Outono de 1987, Penitenciária Estadual do Jacuí.
Francisco era o último preso que entrevistaria no dia. Processo para progressão de pena. Meia-idade, nenhum crime violento. Era um desses que poderiam ter uma nova chance. Lembrei da frase de um agente penitenciário: eles não mudam, eles cansam. Quem sabe ele estaria “cansado” dessa vida.
Examinando a papelada, vejo que seu aniversário seria no dia seguinte. Aproveito para lhe dar parabéns quando chega. Ele responde que não é este dia. Apenas é o que está nos documentos.
Ele resume sua história para explicar o fato. Do pai nunca soube, a mãe o entregou para a avó quando mal caminhava. Quando a avó morre, anos depois, ninguém conseguiu localizar a mãe, ou outro parente, e ele foi para um orfanato. Foi ali que obteve seu primeiro documento e estimaram a idade que tinha. Ele supõe que o dia no documento seja o mesmo em que o registraram. Que preencheram assim para não dar trabalho.
Até gostava do orfanato, mas fugia para procurar a mãe. Voltava quando tinha muita fome. Cresceu um pouco e foi parar na Febem por furto. Quando saiu, começou a traficar maconha e começou um ciclo. Ia preso por tráfico, quando voltava para a rua, voltava a traficar e era preso.

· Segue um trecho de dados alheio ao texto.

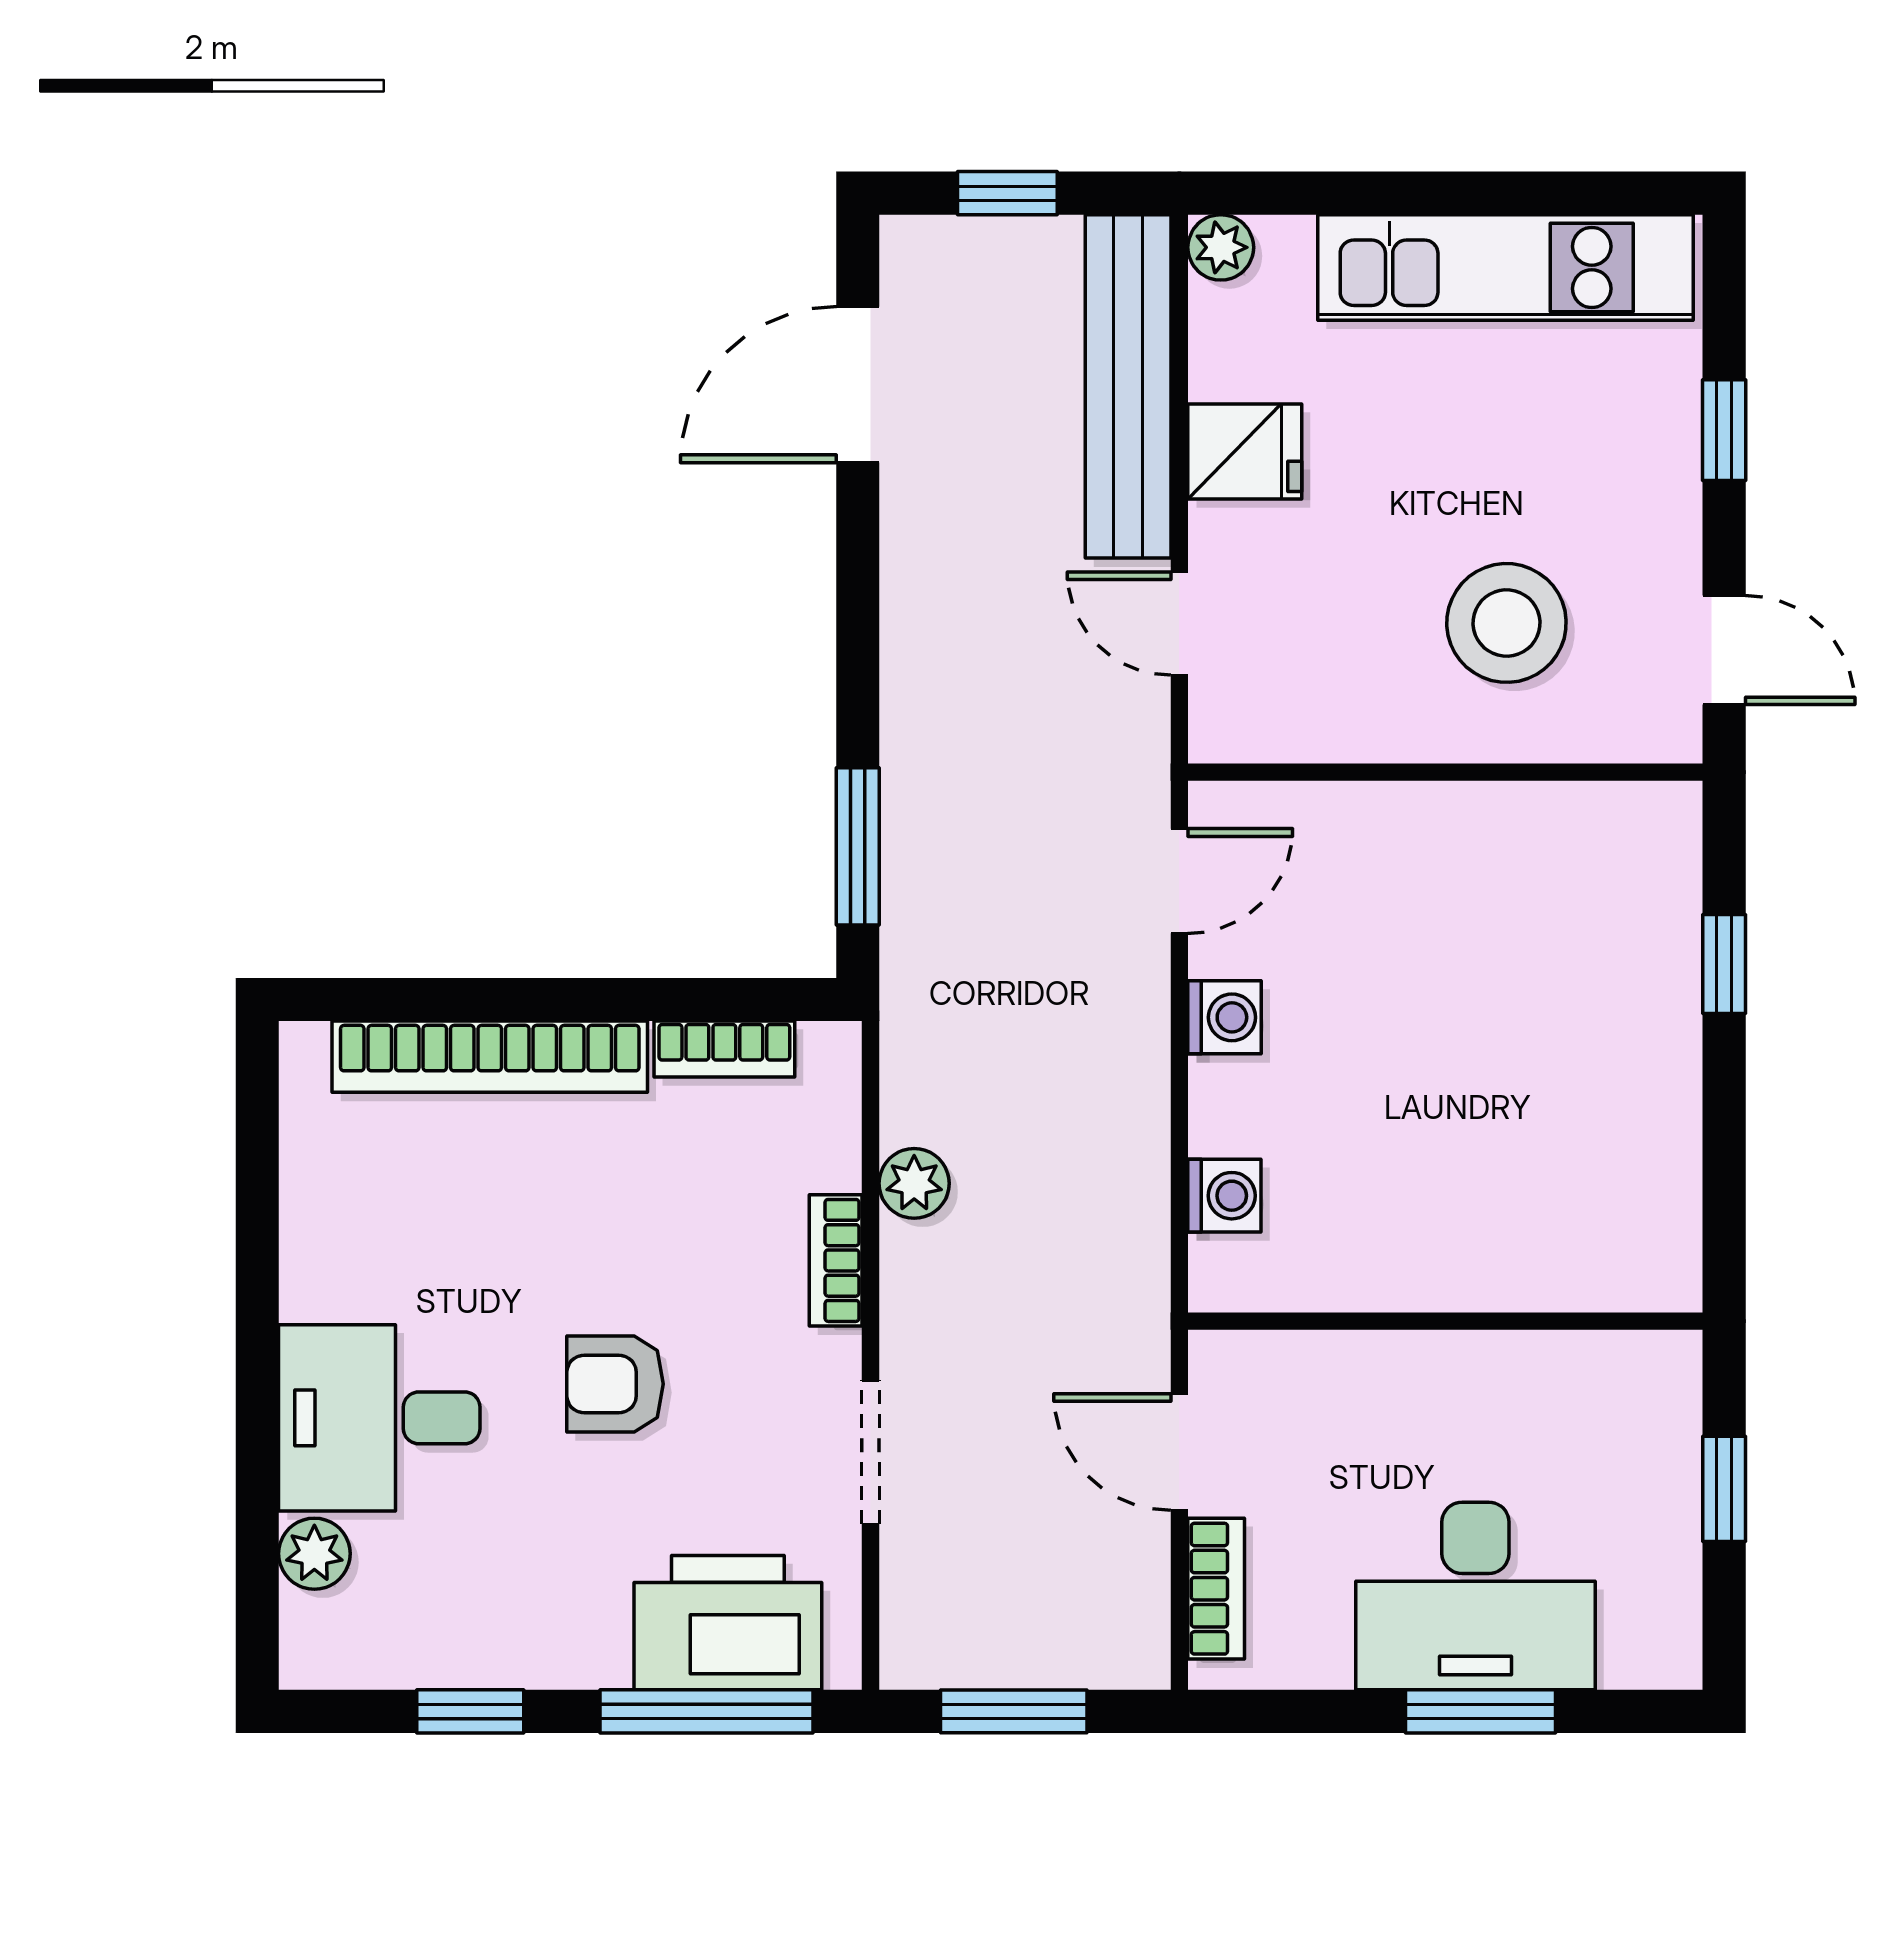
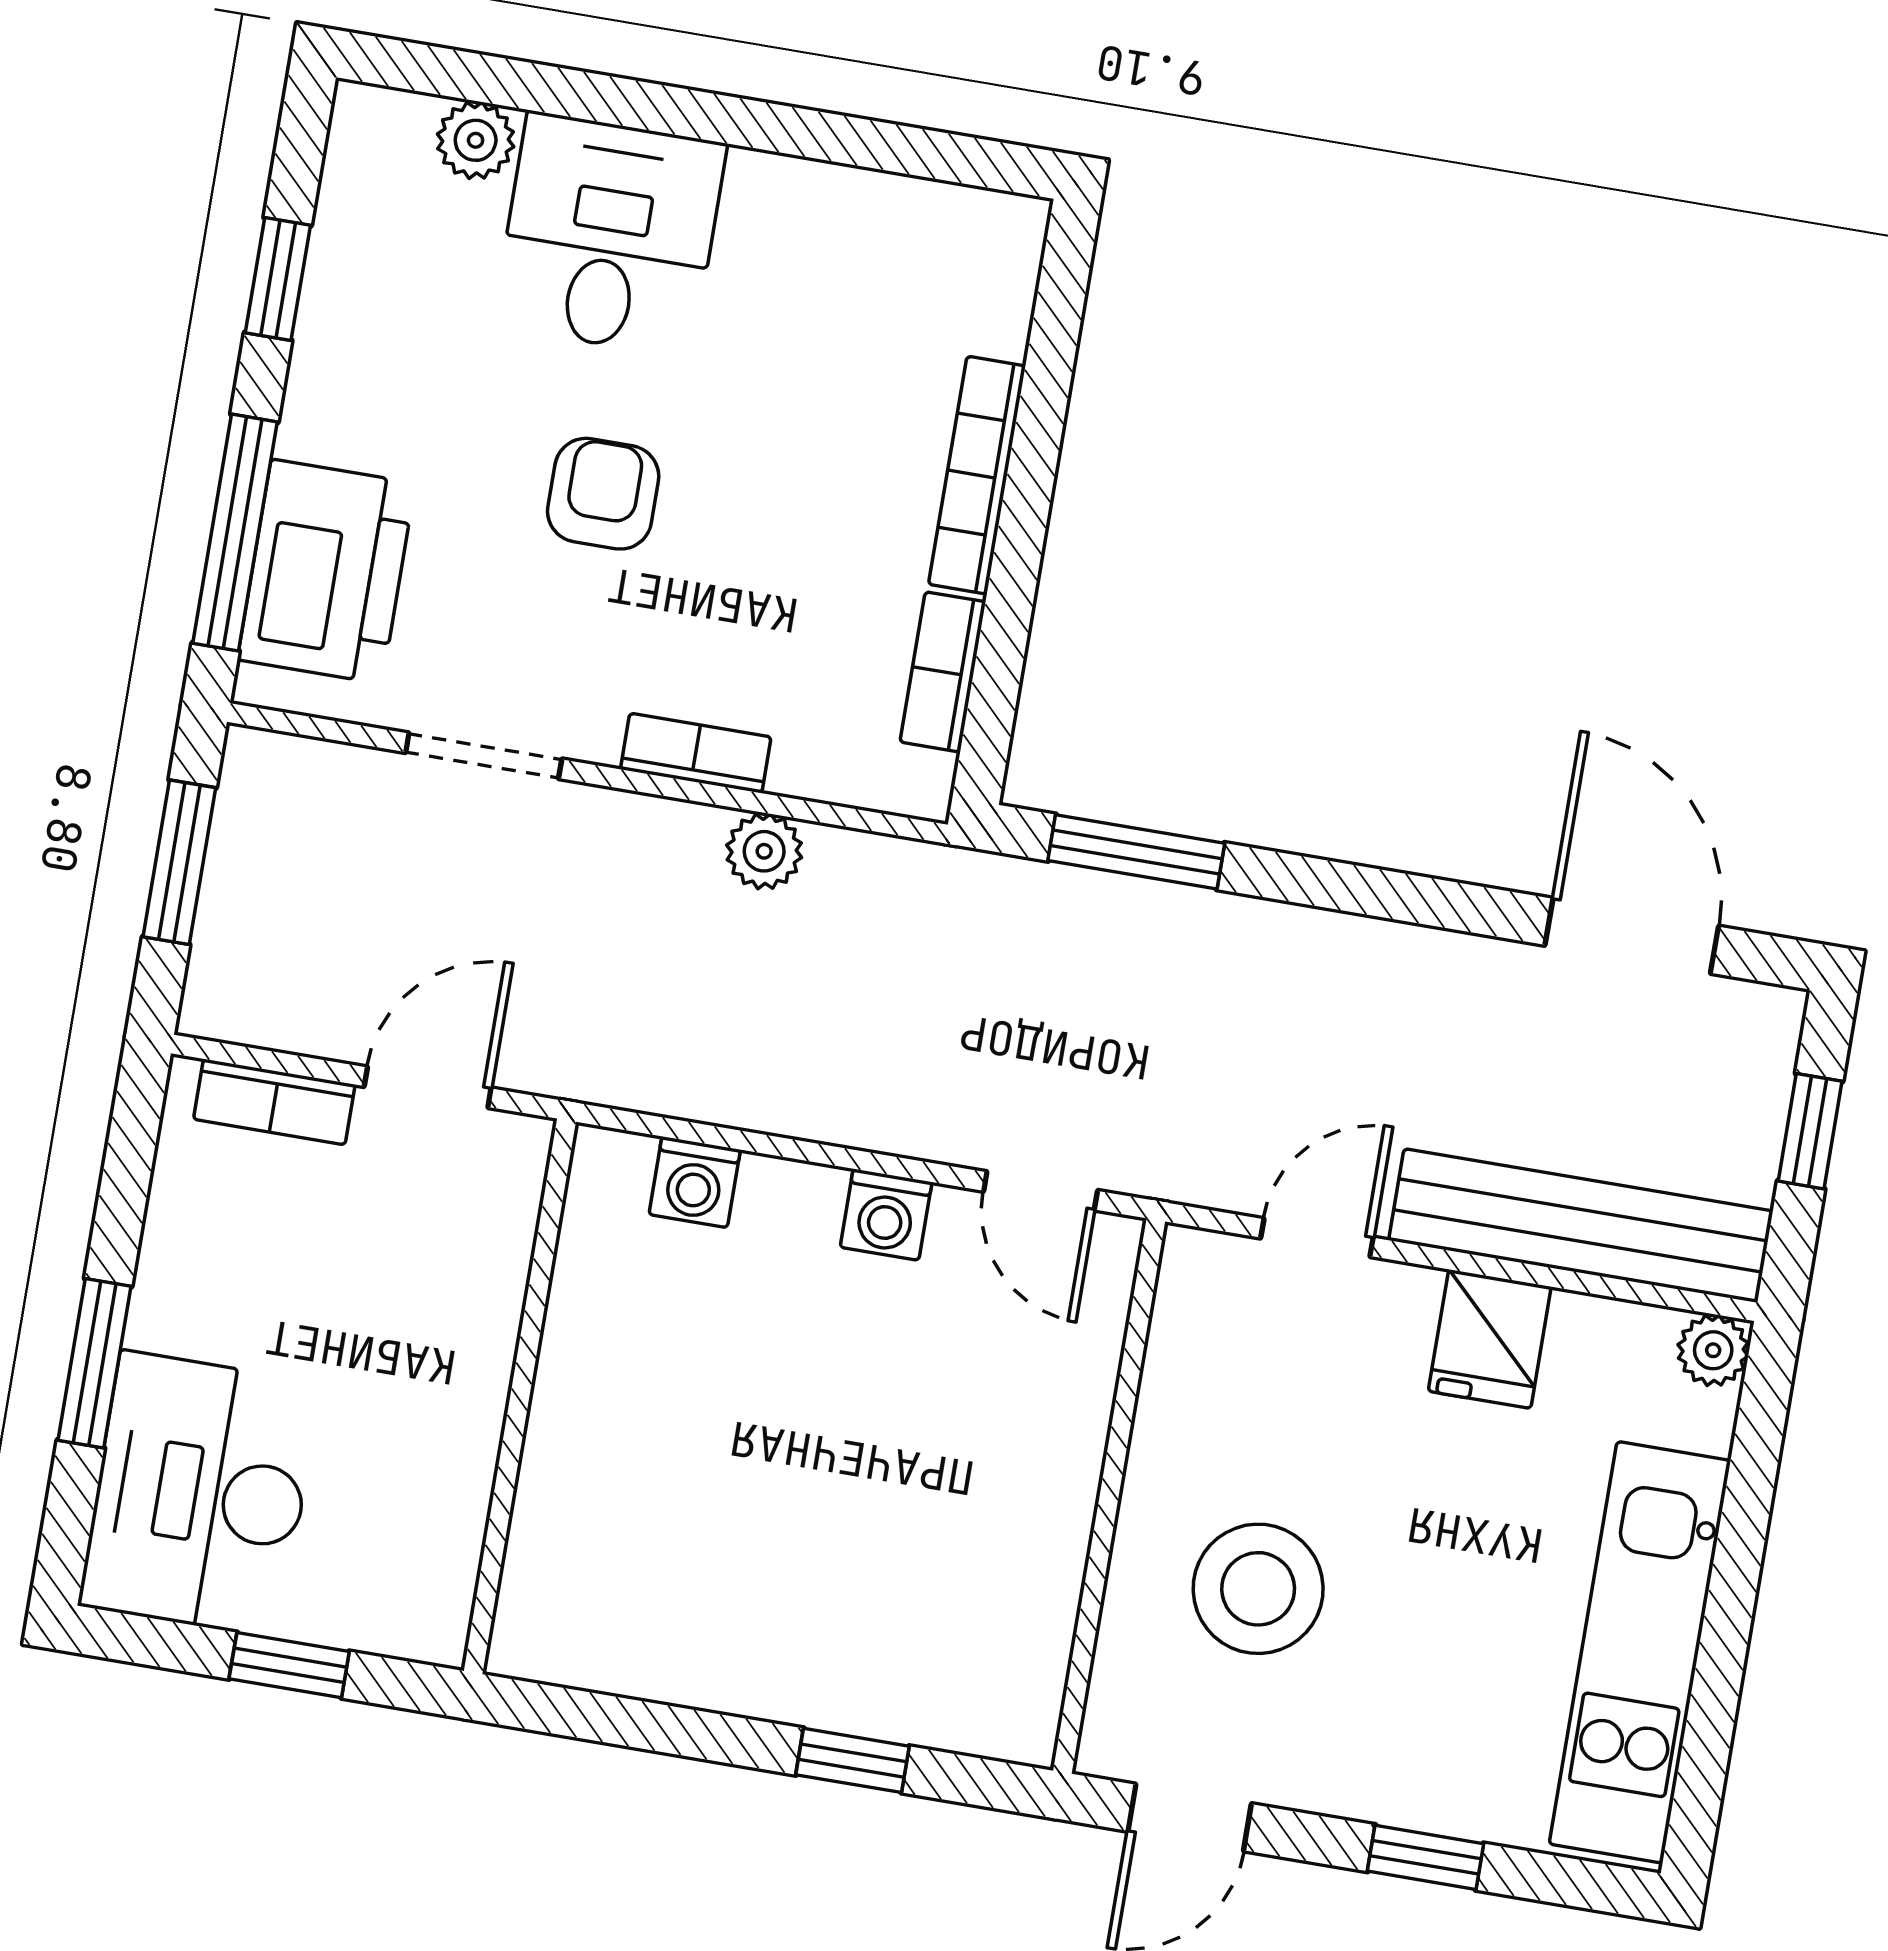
bookcase: (490, 1057) -> (977, 475), width x0.68, depth x0.76
desk: (1475, 1596) -> (200, 1494), moved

– Nunca encontrei minha mãe, acho que morreu. – Disse ele triste. – Queria saber meu signo.
Pediu-me um cigarro. Não fumo. Tinha porque nas cadeias é moeda de troca. Passo um cigarro e fósforos. Ele vai fumar de pé na janela olhando o Rio Jacuí. De lá, nem deixa prosseguir a entrevista. Diz não querer a progressão de pena. Justifica que está bem ali, tem amigos, é respeitado. Na conversa, nas entrelinhas, suponho que ele siga traficando, agora na prisão.
Pede apenas para ficar mais um pouco fumando e olhando o rio. Aceito o pedido. Fiquei na mesa pensando em quem topei. Um homem que recebera quase nada da vida. Não queria sair porque não tinha para onde ir. Não tinha família, raízes, nem mais a esperança de encontrar a mãe. Sua família agora eram a cadeia e o tráfico.
Provavelmente a busca, nas suas fugas infantis, era mais do que à mãe. Procurava a única pessoa que sabia sua origem. Como se pode ter um futuro quando não se tem um ponto de partida? O signo que ele queria saber seria uma identidade imaginária mínima, nem isso tinha.
Quando ele sai, na porta, digo que bem ou mal o aniversário que lhe tocou era o do papel. Lhe dou um maço de cigarros fechado como presente pela data.
Ele me retribui com um sorriso.
Até hoje não sei se foi um gesto generoso ou se não suportei sua penúria subjetiva extrema. O desamparo de alguém que nem ao menos tem uma data para chamar de sua.